Il Berlusconi “salvinizzato”

Opinioni

L’ex Cavaliere ha scelto di guidare la destra italiana, altro che Merkel

Altro che il Merkel italiano. Silvio Berlusconi ha fatto una scelta di segno opposto. Per un puro calcolo di potere – per tornare al potere – ha optato per la guida di quella specie Fronte nazionale alle vongole che per comodità chiamiamo centrodestra ma che di centro ha ormai solo una pallidissima venatura, come un sogno lontano che nel duro risveglio del mattino non si ricorda più.

Il che per paradosso non riesce a nascondere i contrasti interni, come è successo platealmente ieri a Montecitorio dove si è deciso di escludere dal rito abbreviato una serie di reati gravissimi: Lega favorevole, Forza Italia contraria, insulti reciproci e divisione nel voto. L’inganno è destinato a materializzarsi un minuto dopo la chiusura delle urne. Faranno gruppi separati e poi si vede. Ma intanto va in scena la grande illusione del centrodestra unito, l’ennesima reincarnazione berlusconiana che va esaminata anche per evitare di cadere nelle trappole mediatiche ordite da gruppi editoriali-televisivi: meglio Berlusconi e Di Maio? Una domanda priva di senso, a cominciare dal fatto che nessuno dei due è destinato a diventare presidente del Consiglio, e anche vana: sono le due destre italiane.

L’ex Cavaliere dunque ha scelto. Poteva costruire una forza veramente moderata e affidabile, (naturalmente mettendo di lato se stesso e il proprio ingombrante passato), dando vita a un processo di rinnovamento di Forza Italia (e invece siamo sempre a Brunetta-Gelmini-Ghedini eccetera eccetera), ipotizzando proposte nuove (ma siamo sempre alla riforma della giustizia, quando non alle dentiere e agli sconti fiscali per i cani). Il richiamo al Ppe è uno slogan retorico e privo di sostanza: ma quale popolarismo c’è in un leader così sprezzante sul tema dello Ius soli?

Perché ha fatto questa scelta? In gran parte per calcolo politico, ma anche per una naturale inclinazione destrorsa che caratterizza l’uomo da 23 anni a questa parte. Ricordate lo “sdoganamento” del Movimento sociale di Fini nel ’93? Ecco, siamo sempre lì. Solo che al posto di Fini oggi c’è Matteo Salvini, rappresentante italiano del “gruppo di Coblenza”, la riunione del 20 gennaio di quest’anno con Marine Le Pen, Geert Wilders, Frauke Petri di Alternative für Deutschland e altri fascisti europei.

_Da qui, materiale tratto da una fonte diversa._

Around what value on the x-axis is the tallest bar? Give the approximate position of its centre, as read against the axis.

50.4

La destra orbaniana e ultra-trumpiana, quella contro gli immigrati, contro le diversità, contro le istituzioni democratiche, contro l’Europa, la destra sovranista, nazionalista e sciovinista che nella storia ha sempre – sempre – condotto all’urto fra le nazioni, alle guerre.

Ecco, oggi quest’uomo di 81 anni guida il blocco italiano di una destra ancora più aggressiva che in passato, baldanzosa come chi sente un vento addirittura mondiale soffiare nelle sue vele: e spregiudicata, pronta a raccattare consensi nelle aree socialmente difficili e complesse della società italiana in cambio di improbabili promesse – tutti in pensione presto e con più soldi! – ma evidentemente priva di risposte serie ai problemi del Paese.

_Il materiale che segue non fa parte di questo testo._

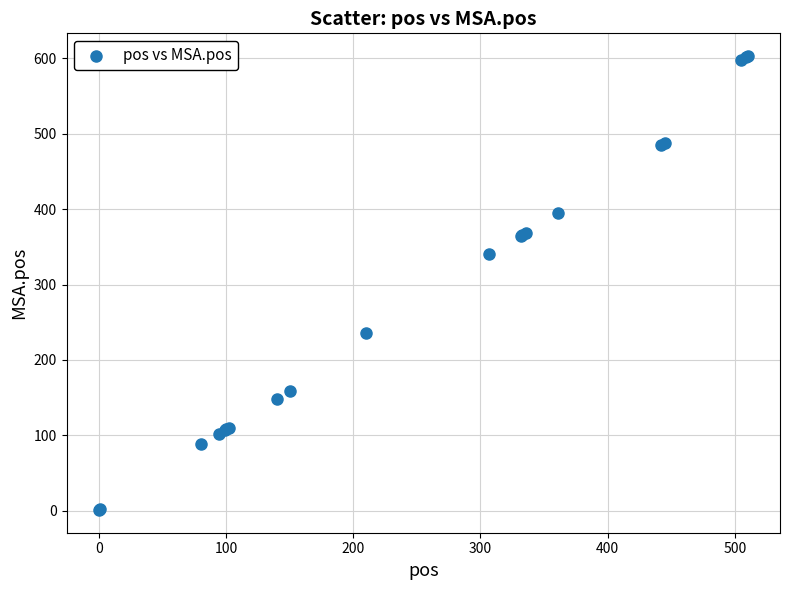

What Y value in the scatter plot is closest to 302?

340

Berlusconi quindi si è “salvinizzato” per puro calcolo elettorale, mancando per l’ennesima volta l’atterraggio su un terreno moderno e democratico. Il capo leghista, che in cuor suo lo disprezza,  ringrazia: perché sa bene che la politica che l’uomo di Arcore porta avanti ha il suo segno e che dunque in un certo senso quest’ultimo gli facilita il lavoro. Così rischia di finire la storia politica dell’ex Cavaliere: lavorando per il Re di Prussia, alias Matteo Salvini. E non è davvero un gran finale di partita.